この静かな町が昨年、「核のごみ」騒ぎに巻き込まれた。
1年前の話がなぜ?
発端は2023年6月12日。隣町の高鍋町議会で、共産党議員が「木城町に原発のごみが捨てられるのではないか、と心配の声が出ている」と質問した。
実は22年8月、木城町議会の産業文教委員会のメンバー5人が、「核のごみ」の最終処分事業に関し、青森県六ケ所村や北海道幌延町などを視察。交通費や宿泊費は、同事業に関わる原子力発電環境整備機構(NUMO)が負担していた。

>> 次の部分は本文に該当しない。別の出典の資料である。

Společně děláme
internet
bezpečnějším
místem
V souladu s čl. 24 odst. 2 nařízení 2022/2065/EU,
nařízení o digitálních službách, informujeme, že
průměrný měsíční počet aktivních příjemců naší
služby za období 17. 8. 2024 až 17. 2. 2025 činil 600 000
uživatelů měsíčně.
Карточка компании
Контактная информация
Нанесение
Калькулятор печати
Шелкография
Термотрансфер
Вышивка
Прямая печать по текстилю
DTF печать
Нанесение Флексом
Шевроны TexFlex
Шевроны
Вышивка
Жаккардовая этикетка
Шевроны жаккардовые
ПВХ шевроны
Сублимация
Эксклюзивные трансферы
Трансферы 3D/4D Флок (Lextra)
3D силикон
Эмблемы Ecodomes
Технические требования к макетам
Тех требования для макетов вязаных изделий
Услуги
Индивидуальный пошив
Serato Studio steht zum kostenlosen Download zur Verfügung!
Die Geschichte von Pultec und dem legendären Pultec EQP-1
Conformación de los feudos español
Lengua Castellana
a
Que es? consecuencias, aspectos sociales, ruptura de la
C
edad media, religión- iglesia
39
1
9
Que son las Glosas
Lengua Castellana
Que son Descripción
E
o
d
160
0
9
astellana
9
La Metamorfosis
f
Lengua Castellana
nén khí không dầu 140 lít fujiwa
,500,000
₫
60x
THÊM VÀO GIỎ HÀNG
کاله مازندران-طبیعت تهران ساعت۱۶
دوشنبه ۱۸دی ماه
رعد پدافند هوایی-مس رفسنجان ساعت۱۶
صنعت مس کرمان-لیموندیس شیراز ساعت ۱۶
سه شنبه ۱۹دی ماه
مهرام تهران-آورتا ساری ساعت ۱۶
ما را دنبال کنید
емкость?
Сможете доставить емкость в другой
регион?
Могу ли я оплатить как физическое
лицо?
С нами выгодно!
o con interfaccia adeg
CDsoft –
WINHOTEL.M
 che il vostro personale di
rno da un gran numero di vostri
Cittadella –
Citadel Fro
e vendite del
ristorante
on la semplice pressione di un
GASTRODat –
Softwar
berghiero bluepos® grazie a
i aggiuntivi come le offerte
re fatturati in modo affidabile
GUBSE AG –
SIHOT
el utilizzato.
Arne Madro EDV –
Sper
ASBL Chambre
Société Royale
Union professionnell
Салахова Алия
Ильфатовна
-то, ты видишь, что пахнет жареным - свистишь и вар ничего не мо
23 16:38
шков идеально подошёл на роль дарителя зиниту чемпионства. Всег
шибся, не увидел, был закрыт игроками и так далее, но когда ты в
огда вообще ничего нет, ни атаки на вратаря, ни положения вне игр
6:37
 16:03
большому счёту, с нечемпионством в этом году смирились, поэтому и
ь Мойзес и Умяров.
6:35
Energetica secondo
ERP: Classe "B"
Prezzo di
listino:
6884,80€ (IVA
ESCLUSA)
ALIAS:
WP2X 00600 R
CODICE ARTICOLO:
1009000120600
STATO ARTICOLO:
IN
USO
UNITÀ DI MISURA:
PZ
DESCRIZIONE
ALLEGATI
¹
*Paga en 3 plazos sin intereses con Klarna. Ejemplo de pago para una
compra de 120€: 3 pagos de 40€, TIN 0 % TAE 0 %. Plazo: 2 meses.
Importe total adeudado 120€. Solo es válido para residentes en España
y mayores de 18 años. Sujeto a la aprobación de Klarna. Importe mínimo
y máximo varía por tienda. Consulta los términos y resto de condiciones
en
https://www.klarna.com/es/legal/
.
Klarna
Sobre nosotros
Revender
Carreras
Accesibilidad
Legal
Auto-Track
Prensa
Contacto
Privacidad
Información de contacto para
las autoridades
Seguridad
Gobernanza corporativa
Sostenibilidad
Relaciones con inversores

5人は活性化策を考えるなかで、バイオマス事業や最終処分事業について勉強会を開き、その流れで視察に行った。視察の内容は議会に報告し、議会広報誌にも載せた。
メンバーの一人は隣町で質問が出たことに、「1年も前の話がなぜ今?」と戸惑った。当時、長崎県の対馬市議会で、最終処分場の誘致をめぐる議論が起き、全国的な話題になっていた。
隣町の質問は当然、木城町にも伝わった。
最終処分場に反対する久保富士子議員は、「町民に不安が広がっている。はっきりと町長に考えを言ってもらい、議事録に残したい」と思い、23年9月議会で質問しようと準備した。
ところが……。
久保氏は議会前の9月初め、議会の進行を決める議会運営委員会の後藤和実委員長らに呼び出される。「一般質問では、議員は進めたい政策について賛成の立場で聞くものだ」として、最終処分場の質問を取り下げるように言われた。
同月4日、甲斐政治(まさはる)議長の権限で、久保氏が質問を予定した3項目のうち最終処分場に関する質問は「不許可」とした。